Supplied records START
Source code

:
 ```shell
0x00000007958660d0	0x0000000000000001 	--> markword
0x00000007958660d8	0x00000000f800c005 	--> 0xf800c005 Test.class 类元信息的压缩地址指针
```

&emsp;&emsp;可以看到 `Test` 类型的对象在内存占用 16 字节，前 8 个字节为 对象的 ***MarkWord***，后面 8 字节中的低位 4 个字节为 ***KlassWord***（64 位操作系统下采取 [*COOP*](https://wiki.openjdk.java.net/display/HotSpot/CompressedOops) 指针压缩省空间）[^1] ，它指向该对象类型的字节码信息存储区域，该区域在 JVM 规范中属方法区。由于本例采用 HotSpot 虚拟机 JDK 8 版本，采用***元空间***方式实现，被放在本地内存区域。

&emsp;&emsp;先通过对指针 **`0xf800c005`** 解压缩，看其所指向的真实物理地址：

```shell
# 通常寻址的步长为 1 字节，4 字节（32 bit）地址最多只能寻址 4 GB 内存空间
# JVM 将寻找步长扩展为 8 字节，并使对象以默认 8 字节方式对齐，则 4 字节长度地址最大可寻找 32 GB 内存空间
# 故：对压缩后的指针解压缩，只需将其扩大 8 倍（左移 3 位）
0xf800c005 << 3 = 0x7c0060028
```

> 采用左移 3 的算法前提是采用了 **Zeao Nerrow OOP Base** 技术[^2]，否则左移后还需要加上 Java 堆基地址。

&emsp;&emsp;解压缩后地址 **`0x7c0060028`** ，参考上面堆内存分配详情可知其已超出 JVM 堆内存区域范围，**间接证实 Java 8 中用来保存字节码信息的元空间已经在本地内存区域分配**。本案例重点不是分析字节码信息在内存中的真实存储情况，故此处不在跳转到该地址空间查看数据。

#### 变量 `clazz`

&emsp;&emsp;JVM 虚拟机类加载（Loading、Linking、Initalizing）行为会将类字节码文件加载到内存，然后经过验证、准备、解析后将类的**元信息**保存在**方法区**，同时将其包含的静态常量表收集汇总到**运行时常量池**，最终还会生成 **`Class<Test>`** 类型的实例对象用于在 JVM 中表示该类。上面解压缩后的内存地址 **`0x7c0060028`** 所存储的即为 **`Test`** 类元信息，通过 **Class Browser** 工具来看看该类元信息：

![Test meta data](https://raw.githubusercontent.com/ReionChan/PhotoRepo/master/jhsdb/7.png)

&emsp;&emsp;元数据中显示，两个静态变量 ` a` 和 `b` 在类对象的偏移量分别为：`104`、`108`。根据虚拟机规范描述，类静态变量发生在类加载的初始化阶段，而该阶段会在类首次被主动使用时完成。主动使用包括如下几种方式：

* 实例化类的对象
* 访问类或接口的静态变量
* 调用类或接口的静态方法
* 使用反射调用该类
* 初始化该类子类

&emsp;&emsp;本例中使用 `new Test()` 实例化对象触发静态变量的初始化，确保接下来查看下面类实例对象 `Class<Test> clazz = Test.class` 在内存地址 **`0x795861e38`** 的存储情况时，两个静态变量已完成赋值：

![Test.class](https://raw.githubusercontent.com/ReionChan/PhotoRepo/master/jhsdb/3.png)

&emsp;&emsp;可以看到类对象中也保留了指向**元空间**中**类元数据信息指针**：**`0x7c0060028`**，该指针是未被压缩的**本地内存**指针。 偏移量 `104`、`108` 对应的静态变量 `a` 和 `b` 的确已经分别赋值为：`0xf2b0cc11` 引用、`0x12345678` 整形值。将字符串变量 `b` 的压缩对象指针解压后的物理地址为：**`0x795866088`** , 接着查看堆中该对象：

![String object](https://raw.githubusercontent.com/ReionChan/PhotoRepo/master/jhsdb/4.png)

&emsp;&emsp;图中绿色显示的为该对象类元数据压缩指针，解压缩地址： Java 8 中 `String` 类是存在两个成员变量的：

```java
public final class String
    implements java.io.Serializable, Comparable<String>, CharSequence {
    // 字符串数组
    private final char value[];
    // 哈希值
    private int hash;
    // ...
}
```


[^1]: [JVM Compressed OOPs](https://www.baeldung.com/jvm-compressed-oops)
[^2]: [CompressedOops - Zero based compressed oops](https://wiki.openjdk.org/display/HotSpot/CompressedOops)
Supplied records END
* [What the exercise asks]:
Whenever a line above includes the string "display", copy it.

* [Response]:
&emsp;&emsp;可以看到 `Test` 类型的对象在内存占用 16 字节，前 8 个字节为 对象的 ***MarkWord***，后面 8 字节中的低位 4 个字节为 ***KlassWord***（64 位操作系统下采取 [*COOP*](https://wiki.openjdk.java.net/display/HotSpot/CompressedOops) 指针压缩省空间）[^1] ，它指向该对象类型的字节码信息存储区域，该区域在 JVM 规范中属方法区。由于本例采用 HotSpot 虚拟机 JDK 8 版本，采用***元空间***方式实现，被放在本地内存区域。
[^2]: [CompressedOops - Zero based compressed oops](https://wiki.openjdk.org/display/HotSpot/CompressedOops)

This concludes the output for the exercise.